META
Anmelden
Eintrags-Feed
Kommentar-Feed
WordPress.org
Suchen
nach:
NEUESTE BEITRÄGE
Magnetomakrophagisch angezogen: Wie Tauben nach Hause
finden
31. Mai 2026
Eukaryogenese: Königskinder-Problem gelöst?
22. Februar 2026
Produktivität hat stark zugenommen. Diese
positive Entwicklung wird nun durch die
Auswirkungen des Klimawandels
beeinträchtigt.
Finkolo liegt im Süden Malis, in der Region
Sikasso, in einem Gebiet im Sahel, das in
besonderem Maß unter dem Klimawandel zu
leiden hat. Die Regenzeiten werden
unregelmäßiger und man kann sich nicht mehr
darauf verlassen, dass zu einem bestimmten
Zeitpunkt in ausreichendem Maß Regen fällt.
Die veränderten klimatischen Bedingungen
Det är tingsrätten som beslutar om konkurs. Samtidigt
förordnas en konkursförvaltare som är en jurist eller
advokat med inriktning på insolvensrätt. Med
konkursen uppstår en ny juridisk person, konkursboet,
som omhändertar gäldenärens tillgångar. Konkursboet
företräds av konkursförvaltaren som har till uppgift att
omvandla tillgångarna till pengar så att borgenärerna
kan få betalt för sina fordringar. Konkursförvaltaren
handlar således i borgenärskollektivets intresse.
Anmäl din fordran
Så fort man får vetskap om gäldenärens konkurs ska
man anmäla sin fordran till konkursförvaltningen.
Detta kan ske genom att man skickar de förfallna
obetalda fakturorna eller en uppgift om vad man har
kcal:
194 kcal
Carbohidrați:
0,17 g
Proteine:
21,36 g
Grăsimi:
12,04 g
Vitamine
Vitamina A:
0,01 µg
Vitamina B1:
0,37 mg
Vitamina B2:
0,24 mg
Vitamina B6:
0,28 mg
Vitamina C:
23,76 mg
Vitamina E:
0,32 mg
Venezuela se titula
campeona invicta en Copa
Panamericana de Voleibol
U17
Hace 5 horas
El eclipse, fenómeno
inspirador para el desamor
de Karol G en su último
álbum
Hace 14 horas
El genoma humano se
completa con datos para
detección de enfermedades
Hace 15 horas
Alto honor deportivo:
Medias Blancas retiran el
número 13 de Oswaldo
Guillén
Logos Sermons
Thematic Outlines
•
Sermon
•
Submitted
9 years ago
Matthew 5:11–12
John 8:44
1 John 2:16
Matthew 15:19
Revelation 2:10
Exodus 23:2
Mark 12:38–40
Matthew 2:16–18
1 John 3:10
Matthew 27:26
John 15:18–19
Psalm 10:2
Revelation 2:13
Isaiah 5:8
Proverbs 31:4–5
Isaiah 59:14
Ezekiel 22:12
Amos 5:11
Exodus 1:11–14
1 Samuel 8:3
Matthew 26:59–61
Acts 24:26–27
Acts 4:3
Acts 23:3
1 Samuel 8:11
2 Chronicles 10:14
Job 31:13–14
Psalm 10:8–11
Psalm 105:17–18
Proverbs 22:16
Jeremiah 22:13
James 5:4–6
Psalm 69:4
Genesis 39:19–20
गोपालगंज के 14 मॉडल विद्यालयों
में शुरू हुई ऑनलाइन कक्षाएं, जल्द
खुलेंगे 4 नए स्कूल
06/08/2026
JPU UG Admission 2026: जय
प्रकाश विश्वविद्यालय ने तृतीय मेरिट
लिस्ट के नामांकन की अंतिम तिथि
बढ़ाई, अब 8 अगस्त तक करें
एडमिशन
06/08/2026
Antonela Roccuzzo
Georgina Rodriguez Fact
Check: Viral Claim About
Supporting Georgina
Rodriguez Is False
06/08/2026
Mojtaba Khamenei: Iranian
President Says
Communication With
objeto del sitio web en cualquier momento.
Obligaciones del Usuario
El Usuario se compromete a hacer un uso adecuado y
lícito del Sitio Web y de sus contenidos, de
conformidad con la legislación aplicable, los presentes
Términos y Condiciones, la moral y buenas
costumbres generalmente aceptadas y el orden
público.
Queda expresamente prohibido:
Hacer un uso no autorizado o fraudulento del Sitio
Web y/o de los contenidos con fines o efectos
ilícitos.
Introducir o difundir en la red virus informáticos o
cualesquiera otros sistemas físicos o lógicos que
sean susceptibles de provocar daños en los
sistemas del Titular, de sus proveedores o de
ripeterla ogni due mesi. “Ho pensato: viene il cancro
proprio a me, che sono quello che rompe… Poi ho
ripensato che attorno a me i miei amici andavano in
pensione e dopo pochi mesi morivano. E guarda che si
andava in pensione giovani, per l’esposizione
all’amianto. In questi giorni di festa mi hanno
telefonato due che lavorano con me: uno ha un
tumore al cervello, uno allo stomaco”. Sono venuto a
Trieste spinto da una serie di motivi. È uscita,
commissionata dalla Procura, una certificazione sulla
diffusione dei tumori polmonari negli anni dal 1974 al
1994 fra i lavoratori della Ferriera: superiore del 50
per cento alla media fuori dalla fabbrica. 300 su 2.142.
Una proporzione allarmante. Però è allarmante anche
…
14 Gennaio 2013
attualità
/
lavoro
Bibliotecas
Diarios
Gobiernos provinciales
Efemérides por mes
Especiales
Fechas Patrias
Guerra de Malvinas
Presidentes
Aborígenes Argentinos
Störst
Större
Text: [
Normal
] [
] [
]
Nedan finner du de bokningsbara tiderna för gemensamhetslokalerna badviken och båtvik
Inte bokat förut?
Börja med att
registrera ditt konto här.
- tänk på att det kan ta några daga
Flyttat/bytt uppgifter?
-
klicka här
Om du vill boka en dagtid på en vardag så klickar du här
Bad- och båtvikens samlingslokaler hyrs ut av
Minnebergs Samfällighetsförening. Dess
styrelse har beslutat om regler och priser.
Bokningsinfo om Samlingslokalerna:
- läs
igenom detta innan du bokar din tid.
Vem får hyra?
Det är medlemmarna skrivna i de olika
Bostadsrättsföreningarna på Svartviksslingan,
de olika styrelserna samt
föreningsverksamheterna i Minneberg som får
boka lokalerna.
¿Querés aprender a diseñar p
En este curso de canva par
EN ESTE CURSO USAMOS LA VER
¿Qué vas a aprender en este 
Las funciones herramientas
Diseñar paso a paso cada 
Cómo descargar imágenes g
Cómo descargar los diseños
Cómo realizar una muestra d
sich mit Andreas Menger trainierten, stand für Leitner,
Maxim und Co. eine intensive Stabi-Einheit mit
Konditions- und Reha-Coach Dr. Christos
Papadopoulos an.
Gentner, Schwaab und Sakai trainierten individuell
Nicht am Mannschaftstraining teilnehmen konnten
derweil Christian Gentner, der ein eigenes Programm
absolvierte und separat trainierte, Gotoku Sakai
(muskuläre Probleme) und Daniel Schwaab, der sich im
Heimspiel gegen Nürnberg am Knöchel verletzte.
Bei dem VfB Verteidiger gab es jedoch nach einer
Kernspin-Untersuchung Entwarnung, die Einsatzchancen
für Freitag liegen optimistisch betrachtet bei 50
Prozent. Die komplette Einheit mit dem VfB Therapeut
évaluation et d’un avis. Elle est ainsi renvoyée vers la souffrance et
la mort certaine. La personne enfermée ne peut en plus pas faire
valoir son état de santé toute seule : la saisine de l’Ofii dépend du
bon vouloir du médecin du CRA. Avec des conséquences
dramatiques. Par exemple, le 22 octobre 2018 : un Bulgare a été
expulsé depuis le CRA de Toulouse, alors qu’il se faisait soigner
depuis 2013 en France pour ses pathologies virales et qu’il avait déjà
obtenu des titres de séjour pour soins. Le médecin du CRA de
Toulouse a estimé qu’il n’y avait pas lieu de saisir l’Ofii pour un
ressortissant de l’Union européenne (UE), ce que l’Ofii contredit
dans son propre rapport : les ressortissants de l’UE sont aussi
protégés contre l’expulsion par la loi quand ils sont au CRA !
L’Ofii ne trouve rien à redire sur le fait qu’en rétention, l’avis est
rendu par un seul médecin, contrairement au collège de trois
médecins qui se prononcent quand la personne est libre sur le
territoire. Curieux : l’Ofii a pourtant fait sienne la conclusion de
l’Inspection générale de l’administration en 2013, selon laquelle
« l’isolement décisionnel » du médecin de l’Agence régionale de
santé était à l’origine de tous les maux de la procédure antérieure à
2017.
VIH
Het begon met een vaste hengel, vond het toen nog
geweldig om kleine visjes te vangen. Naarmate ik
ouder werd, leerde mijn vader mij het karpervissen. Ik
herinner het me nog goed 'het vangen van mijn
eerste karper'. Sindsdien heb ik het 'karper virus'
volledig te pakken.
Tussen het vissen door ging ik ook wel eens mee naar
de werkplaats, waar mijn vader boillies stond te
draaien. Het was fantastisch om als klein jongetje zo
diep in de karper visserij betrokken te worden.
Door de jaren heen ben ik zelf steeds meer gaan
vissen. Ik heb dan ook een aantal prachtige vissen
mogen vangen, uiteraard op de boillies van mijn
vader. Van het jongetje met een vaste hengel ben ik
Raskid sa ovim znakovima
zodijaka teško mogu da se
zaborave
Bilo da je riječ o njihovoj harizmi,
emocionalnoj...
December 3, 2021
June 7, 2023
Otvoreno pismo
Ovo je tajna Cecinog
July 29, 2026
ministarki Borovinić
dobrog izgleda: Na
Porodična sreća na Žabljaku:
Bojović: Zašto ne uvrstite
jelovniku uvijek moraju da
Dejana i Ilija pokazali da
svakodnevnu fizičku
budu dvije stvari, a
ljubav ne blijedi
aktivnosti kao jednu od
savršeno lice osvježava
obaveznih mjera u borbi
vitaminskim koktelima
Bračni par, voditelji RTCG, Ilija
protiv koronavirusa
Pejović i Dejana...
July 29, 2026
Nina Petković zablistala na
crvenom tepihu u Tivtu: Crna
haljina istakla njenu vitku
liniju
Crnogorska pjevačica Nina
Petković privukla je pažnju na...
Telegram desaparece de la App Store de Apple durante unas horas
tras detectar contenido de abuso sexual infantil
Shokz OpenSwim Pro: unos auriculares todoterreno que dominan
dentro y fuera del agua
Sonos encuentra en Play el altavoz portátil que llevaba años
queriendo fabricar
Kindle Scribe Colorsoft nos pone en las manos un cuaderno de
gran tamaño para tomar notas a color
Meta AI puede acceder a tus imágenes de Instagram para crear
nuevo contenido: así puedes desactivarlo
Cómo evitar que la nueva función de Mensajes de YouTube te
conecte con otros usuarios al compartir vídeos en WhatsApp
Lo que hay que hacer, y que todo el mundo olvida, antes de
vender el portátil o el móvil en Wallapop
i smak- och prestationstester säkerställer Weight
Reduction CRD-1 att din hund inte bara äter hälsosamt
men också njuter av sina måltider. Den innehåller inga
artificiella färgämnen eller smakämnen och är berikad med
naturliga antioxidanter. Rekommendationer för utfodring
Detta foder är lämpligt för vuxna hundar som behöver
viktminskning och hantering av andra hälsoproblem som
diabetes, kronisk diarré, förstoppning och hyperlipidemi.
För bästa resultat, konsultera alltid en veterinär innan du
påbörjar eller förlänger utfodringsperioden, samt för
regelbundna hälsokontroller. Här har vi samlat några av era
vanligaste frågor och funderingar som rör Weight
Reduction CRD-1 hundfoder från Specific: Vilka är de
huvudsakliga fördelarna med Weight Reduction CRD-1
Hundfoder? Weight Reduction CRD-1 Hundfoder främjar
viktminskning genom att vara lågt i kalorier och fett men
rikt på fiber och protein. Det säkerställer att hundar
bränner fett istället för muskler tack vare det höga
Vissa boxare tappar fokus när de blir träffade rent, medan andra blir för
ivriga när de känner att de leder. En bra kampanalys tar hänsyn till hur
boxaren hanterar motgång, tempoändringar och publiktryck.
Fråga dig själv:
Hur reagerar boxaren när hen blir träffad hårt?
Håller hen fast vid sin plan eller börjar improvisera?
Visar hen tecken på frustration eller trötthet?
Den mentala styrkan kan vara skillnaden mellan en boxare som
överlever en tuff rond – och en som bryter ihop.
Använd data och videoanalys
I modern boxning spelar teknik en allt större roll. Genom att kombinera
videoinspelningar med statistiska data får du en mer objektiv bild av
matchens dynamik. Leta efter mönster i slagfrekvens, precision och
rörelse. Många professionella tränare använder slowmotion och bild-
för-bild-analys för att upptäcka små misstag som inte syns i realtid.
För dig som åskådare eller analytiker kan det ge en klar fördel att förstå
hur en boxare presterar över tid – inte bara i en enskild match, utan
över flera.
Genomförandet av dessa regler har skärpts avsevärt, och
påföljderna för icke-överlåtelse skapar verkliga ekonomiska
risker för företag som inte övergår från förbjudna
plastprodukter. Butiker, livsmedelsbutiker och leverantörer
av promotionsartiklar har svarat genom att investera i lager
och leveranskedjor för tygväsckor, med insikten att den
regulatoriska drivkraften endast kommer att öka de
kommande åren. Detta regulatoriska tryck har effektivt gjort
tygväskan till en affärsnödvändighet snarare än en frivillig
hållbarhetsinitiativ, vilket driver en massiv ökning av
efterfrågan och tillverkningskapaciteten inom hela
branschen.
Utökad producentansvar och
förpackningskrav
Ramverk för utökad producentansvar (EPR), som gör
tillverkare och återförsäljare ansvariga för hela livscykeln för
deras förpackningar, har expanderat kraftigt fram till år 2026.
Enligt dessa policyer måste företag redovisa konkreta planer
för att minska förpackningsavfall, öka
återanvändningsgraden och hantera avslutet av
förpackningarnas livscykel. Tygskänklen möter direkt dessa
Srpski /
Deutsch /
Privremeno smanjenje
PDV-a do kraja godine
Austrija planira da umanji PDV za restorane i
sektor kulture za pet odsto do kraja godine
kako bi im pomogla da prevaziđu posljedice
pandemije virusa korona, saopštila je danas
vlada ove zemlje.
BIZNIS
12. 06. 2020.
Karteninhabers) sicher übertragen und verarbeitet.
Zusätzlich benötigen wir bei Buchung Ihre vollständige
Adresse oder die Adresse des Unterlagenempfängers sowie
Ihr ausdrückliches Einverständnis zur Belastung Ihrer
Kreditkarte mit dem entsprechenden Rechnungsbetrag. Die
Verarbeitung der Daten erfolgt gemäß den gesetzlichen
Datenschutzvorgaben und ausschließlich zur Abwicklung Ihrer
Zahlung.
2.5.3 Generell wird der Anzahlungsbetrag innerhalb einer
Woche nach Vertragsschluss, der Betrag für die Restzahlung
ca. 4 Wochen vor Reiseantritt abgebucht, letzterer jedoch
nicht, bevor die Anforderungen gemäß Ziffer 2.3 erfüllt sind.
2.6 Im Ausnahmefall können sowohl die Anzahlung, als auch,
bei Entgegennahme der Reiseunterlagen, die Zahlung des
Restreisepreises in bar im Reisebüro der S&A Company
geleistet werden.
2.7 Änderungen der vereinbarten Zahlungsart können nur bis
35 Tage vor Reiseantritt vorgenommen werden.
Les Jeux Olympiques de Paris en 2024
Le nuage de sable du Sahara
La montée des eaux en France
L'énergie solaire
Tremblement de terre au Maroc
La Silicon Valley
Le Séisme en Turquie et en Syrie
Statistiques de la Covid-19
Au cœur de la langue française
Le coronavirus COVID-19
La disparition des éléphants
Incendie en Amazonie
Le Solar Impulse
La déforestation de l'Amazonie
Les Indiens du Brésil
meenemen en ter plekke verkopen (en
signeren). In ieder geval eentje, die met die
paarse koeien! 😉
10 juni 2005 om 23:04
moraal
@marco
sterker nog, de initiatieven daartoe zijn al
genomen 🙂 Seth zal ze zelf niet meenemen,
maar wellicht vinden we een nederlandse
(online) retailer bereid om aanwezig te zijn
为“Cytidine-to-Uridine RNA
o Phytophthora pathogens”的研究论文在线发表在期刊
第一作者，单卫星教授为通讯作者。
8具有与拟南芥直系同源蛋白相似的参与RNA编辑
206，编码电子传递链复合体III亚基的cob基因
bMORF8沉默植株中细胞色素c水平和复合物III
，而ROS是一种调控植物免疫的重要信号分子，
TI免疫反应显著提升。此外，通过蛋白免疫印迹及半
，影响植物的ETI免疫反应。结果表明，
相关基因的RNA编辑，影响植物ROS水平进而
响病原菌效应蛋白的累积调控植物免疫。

^^^^^^^^

Up to and including the line that contains "omvandla tillgångarna till", output the records above exactly, beginning with their first line.

ANSWER TO THIS EXERCISE
META
Anmelden
Eintrags-Feed
Kommentar-Feed
WordPress.org
Suchen
nach:
NEUESTE BEITRÄGE
Magnetomakrophagisch angezogen: Wie Tauben nach Hause
finden
31. Mai 2026
Eukaryogenese: Königskinder-Problem gelöst?
22. Februar 2026
Produktivität hat stark zugenommen. Diese
positive Entwicklung wird nun durch die
Auswirkungen des Klimawandels
beeinträchtigt.
Finkolo liegt im Süden Malis, in der Region
Sikasso, in einem Gebiet im Sahel, das in
besonderem Maß unter dem Klimawandel zu
leiden hat. Die Regenzeiten werden
unregelmäßiger und man kann sich nicht mehr
darauf verlassen, dass zu einem bestimmten
Zeitpunkt in ausreichendem Maß Regen fällt.
Die veränderten klimatischen Bedingungen
Det är tingsrätten som beslutar om konkurs. Samtidigt
förordnas en konkursförvaltare som är en jurist eller
advokat med inriktning på insolvensrätt. Med
konkursen uppstår en ny juridisk person, konkursboet,
som omhändertar gäldenärens tillgångar. Konkursboet
företräds av konkursförvaltaren som har till uppgift att
omvandla tillgångarna till pengar så att borgenärerna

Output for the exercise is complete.